:: RECORD EXCERPTS ::
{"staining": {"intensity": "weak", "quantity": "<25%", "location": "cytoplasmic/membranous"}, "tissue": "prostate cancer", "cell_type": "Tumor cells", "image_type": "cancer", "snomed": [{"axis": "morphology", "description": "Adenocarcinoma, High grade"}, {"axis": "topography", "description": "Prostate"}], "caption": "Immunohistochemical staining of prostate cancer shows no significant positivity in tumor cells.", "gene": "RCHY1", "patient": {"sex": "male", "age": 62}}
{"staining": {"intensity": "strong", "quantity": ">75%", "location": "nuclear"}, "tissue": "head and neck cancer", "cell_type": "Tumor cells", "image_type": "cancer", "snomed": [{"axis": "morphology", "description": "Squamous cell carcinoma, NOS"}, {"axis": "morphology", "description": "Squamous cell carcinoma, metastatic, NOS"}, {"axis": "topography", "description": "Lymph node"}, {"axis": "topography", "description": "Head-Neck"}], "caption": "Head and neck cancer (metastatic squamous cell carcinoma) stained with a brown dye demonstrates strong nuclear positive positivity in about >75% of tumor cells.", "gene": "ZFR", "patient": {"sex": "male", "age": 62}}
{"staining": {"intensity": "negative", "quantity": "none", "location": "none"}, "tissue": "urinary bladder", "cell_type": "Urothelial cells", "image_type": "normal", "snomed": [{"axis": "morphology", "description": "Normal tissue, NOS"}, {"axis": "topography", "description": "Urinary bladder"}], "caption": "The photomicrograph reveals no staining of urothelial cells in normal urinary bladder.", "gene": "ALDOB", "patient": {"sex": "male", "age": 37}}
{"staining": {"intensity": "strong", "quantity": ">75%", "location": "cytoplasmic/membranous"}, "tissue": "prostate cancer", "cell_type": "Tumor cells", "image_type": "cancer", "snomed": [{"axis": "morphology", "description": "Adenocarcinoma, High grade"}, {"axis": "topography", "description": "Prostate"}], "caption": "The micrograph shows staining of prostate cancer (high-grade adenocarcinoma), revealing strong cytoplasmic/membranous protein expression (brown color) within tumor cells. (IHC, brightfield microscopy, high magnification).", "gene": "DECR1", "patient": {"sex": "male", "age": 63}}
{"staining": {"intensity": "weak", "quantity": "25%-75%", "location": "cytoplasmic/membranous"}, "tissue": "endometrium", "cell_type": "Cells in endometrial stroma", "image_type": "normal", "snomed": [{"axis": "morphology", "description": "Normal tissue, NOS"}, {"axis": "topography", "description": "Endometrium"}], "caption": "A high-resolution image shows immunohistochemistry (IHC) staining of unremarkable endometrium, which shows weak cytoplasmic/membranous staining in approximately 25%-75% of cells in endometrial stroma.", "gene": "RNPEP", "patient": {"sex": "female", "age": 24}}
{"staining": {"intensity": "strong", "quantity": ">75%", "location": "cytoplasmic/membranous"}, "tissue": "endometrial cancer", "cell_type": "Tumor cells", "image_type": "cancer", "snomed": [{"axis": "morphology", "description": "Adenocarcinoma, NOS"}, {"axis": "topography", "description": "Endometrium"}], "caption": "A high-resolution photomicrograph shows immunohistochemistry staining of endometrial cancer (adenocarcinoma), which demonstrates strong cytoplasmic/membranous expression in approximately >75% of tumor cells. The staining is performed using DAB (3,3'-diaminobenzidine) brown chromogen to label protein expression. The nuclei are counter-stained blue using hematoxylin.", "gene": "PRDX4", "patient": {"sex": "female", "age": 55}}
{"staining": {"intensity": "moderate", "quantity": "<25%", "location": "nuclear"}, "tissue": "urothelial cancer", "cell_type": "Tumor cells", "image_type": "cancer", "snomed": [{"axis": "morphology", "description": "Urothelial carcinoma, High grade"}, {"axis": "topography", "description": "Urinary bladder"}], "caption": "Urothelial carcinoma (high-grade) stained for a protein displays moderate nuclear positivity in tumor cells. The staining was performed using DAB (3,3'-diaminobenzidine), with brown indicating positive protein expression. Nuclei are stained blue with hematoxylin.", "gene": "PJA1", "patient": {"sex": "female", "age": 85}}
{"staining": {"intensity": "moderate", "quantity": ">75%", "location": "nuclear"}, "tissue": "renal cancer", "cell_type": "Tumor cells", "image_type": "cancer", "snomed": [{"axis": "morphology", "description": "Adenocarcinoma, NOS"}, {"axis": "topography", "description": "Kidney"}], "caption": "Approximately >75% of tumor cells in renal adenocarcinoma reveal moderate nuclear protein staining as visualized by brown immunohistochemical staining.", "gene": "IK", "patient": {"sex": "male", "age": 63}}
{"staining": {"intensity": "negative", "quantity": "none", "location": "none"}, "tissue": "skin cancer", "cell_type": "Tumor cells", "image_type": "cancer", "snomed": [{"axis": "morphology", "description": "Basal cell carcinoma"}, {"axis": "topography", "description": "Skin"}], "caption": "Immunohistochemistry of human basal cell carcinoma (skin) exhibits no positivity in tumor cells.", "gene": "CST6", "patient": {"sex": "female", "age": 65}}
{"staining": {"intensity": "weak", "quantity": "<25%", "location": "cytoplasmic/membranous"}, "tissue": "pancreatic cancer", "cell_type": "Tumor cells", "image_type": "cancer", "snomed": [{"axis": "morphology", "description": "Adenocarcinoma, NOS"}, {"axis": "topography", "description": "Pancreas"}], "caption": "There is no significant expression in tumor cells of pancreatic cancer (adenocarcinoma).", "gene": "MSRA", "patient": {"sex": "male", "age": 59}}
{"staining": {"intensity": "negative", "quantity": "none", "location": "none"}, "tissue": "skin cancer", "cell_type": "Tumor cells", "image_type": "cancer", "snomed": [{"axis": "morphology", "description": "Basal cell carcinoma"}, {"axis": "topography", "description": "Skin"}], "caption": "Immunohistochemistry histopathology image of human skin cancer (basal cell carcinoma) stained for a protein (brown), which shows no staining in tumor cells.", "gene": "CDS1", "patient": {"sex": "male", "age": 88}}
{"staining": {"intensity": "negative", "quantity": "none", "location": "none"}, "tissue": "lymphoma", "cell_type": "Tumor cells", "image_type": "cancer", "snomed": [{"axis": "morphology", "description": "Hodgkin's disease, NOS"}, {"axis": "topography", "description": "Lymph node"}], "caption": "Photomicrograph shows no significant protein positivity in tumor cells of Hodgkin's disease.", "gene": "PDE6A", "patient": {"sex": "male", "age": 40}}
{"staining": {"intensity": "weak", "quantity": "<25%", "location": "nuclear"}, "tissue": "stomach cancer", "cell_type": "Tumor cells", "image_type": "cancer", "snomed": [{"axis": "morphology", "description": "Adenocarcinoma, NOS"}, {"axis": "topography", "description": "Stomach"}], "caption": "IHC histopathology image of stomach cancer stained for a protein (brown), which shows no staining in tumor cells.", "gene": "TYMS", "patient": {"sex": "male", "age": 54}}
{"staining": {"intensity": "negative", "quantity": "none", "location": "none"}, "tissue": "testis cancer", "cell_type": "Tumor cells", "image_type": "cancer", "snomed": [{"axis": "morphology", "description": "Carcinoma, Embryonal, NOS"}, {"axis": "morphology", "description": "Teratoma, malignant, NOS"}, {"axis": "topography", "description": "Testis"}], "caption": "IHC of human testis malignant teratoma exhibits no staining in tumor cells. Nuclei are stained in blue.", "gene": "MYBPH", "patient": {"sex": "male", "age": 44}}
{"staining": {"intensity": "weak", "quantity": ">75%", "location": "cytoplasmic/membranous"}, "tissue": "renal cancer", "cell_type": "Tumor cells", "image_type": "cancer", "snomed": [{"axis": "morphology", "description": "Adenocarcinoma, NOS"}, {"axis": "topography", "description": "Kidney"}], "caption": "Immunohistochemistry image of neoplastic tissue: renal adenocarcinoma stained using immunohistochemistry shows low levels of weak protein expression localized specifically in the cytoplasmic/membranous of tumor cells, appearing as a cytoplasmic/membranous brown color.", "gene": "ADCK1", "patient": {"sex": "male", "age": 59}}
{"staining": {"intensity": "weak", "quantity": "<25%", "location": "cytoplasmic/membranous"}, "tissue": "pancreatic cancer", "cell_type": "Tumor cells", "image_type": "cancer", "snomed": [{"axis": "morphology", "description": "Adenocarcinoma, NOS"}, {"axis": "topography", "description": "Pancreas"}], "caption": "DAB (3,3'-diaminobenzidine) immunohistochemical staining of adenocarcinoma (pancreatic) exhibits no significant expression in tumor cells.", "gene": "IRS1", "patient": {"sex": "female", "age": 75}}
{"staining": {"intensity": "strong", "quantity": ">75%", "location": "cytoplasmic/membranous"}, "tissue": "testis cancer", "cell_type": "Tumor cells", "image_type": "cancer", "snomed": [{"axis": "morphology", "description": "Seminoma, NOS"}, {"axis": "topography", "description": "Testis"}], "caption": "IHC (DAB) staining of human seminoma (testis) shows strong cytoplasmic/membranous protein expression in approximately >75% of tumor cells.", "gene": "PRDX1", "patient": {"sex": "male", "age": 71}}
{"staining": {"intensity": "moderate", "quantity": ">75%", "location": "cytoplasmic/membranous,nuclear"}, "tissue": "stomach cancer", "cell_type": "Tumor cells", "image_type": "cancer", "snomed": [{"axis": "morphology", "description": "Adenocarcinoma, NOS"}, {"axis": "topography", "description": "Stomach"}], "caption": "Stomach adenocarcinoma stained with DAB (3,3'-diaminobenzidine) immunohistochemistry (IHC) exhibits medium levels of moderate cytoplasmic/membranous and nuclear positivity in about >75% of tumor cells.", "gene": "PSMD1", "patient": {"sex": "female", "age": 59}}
:::
■ **PROBLEM DESCRIPTION**: Check each line of the listing above. Copy the ones with the word "Stomach".

■ **WRITTEN RESPONSE**:
{"staining": {"intensity": "weak", "quantity": "<25%", "location": "nuclear"}, "tissue": "stomach cancer", "cell_type": "Tumor cells", "image_type": "cancer", "snomed": [{"axis": "morphology", "description": "Adenocarcinoma, NOS"}, {"axis": "topography", "description": "Stomach"}], "caption": "IHC histopathology image of stomach cancer stained for a protein (brown), which shows no staining in tumor cells.", "gene": "TYMS", "patient": {"sex": "male", "age": 54}}
{"staining": {"intensity": "moderate", "quantity": ">75%", "location": "cytoplasmic/membranous,nuclear"}, "tissue": "stomach cancer", "cell_type": "Tumor cells", "image_type": "cancer", "snomed": [{"axis": "morphology", "description": "Adenocarcinoma, NOS"}, {"axis": "topography", "description": "Stomach"}], "caption": "Stomach adenocarcinoma stained with DAB (3,3'-diaminobenzidine) immunohistochemistry (IHC) exhibits medium levels of moderate cytoplasmic/membranous and nuclear positivity in about >75% of tumor cells.", "gene": "PSMD1", "patient": {"sex": "female", "age": 59}}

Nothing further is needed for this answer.